» **課題**:
a) 本文によると、山口東京理科大学の公立化初年度の志願倍率は何倍でしたか。
b) 本文から、「これは毒か、それとも薬か――」という語句を含むところから始め、「に解決するいわば「特効薬」。」の後で止めて、その部分を一字も変えずに抜き出してください。

» **本文**:

= = = = =

これは毒か、それとも薬か――
私立から公立に転換した大学の経営が好調です。
本日付の読売新聞朝刊によると、志願倍率の大幅上昇や単年度赤字が黒字に転換するなど、経営が安定化する大学が相次いでいます。
例えば、2016年度に公立化した山口東京理科大学(山口県山陽小野田市)は、私大時の倍率が1~2倍程度でしたが、公立化初年度の倍率が33.2倍の超難関に一変しました。
そもそも何故、公立に転じるのか。
公立大の運営費は自治体の行政経費とみなされます。
すると、次のような循環が生まれます。
国は学生数・学部に応じて、自治体に配分する地方交付税交付金を増額する
⬇︎
増額のお陰で授業料が抑えられるため、志願者が増える
⬇︎
志願者が増えれば大学の収入も増える
結果、大学の懐具合は改善し、地域に大学生が行き交います。
経営難に苦しむ地方私大と若者の流出を防ぎたい自治体にとって、公立化は両者が抱える問題を一挙に解決するいわば「特効薬」。

= = = = =

» **データ行**:

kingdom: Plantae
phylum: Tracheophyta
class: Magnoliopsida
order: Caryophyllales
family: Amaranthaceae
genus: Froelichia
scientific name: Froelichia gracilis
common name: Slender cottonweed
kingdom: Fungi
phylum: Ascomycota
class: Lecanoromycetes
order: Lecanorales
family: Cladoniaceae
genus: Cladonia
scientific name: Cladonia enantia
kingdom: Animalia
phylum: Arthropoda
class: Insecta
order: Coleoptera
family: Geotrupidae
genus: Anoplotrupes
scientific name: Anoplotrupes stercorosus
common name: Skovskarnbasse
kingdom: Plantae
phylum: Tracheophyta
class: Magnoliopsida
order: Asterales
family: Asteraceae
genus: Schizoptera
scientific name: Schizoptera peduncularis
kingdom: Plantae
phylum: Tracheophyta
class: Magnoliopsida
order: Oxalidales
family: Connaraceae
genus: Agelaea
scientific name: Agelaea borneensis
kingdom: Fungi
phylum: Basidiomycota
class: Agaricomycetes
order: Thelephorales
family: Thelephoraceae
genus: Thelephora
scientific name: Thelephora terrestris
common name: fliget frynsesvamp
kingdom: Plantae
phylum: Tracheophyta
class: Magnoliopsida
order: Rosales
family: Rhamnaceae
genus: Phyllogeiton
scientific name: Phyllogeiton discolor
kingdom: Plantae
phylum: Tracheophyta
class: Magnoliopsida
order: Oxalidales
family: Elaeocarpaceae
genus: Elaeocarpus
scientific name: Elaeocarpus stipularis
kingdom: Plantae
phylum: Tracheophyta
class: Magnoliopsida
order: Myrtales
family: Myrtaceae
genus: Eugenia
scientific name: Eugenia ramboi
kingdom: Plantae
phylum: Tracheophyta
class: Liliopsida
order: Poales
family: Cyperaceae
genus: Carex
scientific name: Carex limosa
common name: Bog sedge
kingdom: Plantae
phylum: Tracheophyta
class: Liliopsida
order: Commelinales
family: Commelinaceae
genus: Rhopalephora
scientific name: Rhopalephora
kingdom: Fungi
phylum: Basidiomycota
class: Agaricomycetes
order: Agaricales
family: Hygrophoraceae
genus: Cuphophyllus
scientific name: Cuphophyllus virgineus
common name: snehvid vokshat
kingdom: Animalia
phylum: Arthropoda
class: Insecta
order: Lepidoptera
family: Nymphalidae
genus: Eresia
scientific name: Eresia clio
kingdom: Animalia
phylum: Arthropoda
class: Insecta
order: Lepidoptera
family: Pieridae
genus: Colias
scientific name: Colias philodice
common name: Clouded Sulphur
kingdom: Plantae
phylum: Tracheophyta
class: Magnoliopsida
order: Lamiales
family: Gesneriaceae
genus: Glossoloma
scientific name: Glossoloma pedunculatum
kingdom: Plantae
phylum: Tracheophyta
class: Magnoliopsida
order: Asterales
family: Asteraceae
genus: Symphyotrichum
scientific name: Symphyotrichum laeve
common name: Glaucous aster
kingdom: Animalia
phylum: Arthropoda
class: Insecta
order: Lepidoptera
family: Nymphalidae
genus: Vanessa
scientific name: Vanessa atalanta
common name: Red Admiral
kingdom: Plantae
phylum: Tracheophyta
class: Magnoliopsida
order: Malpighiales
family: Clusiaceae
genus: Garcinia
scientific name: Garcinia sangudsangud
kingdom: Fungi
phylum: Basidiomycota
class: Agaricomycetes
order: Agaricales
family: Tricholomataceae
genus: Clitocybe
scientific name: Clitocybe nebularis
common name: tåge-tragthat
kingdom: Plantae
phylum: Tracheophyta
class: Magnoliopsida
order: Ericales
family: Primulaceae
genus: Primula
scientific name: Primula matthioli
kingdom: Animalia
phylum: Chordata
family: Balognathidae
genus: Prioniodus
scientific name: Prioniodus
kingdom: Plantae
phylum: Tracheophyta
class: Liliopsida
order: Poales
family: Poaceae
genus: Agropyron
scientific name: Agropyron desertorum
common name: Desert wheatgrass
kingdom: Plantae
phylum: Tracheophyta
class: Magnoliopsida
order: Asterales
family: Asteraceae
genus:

= = = = =

» **解答**:
a) 33.2倍でした。

b)
これは毒か、それとも薬か――
私立から公立に転換した大学の経営が好調です。
本日付の読売新聞朝刊によると、志願倍率の大幅上昇や単年度赤字が黒字に転換するなど、経営が安定化する大学が相次いでいます。
例えば、2016年度に公立化した山口東京理科大学(山口県山陽小野田市)は、私大時の倍率が1~2倍程度でしたが、公立化初年度の倍率が33.2倍の超難関に一変しました。
そもそも何故、公立に転じるのか。
公立大の運営費は自治体の行政経費とみなされます。
すると、次のような循環が生まれます。
国は学生数・学部に応じて、自治体に配分する地方交付税交付金を増額する
⬇︎
増額のお陰で授業料が抑えられるため、志願者が増える
⬇︎
志願者が増えれば大学の収入も増える
結果、大学の懐具合は改善し、地域に大学生が行き交います。
経営難に苦しむ地方私大と若者の流出を防ぎたい自治体にとって、公立化は両者が抱える問題を一挙に解決するいわば「特効薬」。